Muchos recurrieron a los elaborados en casa y algunos fueron por otros de mayor complejidad, con válvulas de aire incorporadas, que fueron catalogados como “barbijos egoístas”.
Según expertos, los barbijos que tienen filtro de aire, no son recomendados en el contexto de una pandemia, ya que según advierten, estos protegen únicamente a la persona que los usa, pero no a quienes están a su alrededor, es por esto que se los llama “egoístas”.

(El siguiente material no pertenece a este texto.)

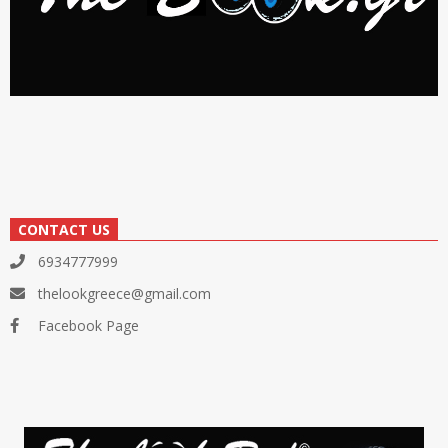
CONTACT US
6934777999
thelookgreece@gmail.com
Facebook Page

La válvula de estos barbijos filtra las partículas que ingresan por el aire, pero permite el escape de partículas cuando la persona exhala. Por lo que no se recomienda su uso a las personas, en general.
El uso de los barbijos con válvula está destinado al personal de salud, que puede estar en contacto con pacientes infectados y debe protegerse de no contagiarse.
De todas maneras, si el profesional de la salud se encuentra en un ambiente que debe permanecer estéril, recomiendan adicionar una máscara protectora al barbijo, para evitar exhalar partículas que podrían contaminar el lugar.
Otro grupo de personas que forma parte de la excepción, son los trabajadores de la construcción, quienes al utilizar este tipo de barbijos con válvula, evitarían inhalar el polvo del aire.